DOCUMENT EXCERPT:
══════

Table of Contents

Fixing Flaky Tests

Once you've identified a flaky test, it's time to fix it. This guide provides a systematic approach to investigating and fixing flaky tests, with specific strategies for each common flakiness pattern.


Investigation Workflow

Follow this six-step workflow to systematically address flaky tests:

1. Review Xping Telemetry

Check the test detail page in the Xping dashboard:

  • Execution times across runs
  • Environment pass rates (Local vs. CI)
  • Failure messages and patterns
  • Which confidence score factors are low

2. Look for Patterns

Use the six confidence score factors to hypothesize the cause:

  • Execution Stability (Low): Likely timing or race condition issues
  • Retry Behavior (Low): Test passes after retry - transient failure
  • Environment Consistency (Low): Environment-specific configuration or dependencies
  • Dependency Impact (Low): Shared state or external service issues
  • Failure Pattern (Low): Random failures suggest non-deterministic data
  • Historical Pass Rate (Low): Could be consistently broken, not flaky

Related: For detailed pattern recognition, see Common Flaky Patterns.

══════

DATA BLOCK:
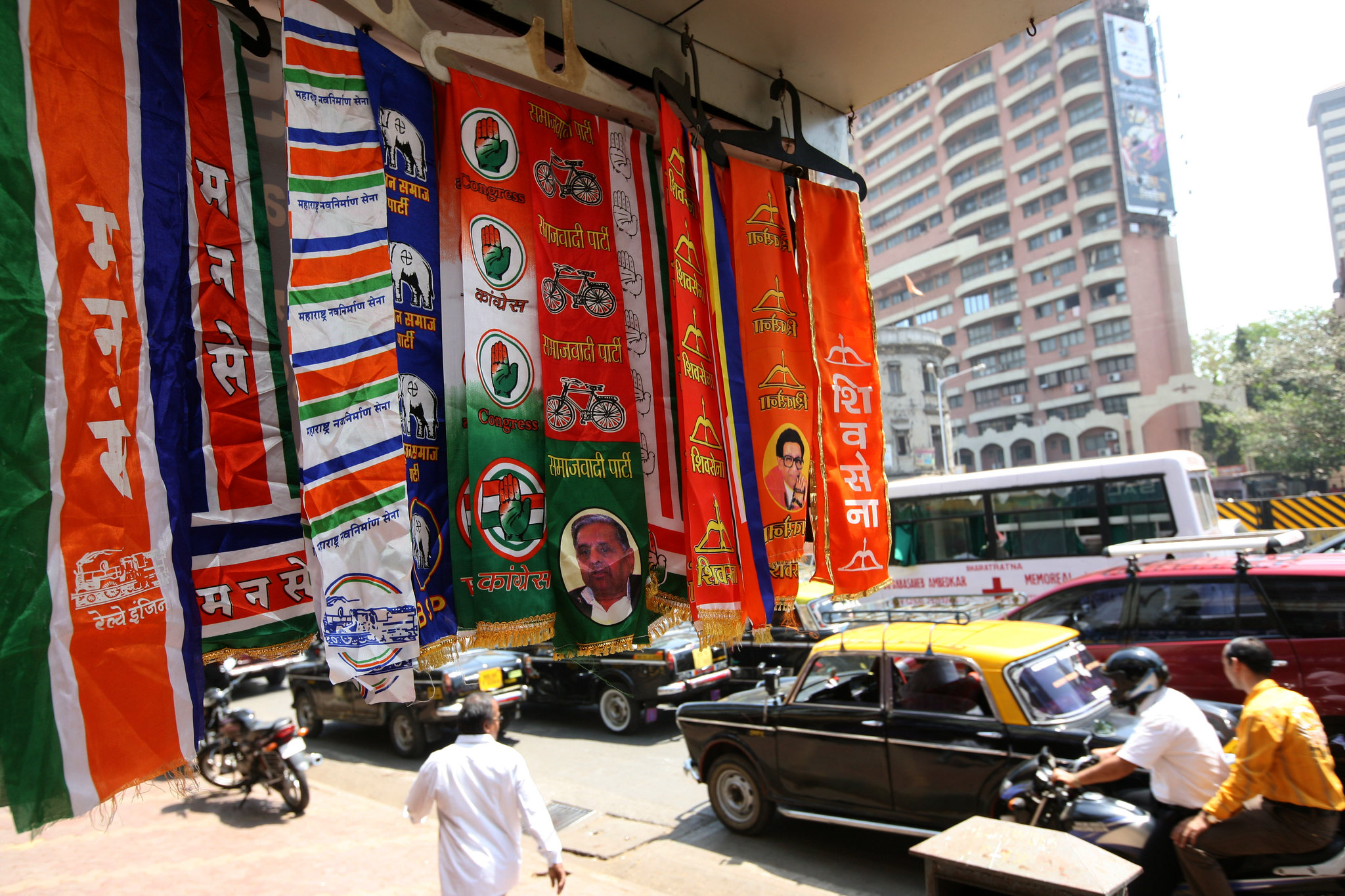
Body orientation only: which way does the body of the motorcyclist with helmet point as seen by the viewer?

══════

EXERCISE OBJECTIVE: Shorten the paragraph of the flaky-test guide that begins "Once you've identified a flaky test" to one sentence, keeping its main facts.

SOLUTION FOR THIS TASK: After a flaky test is identified, this guide offers a systematic way to investigate and fix it, with strategies for each common flakiness pattern.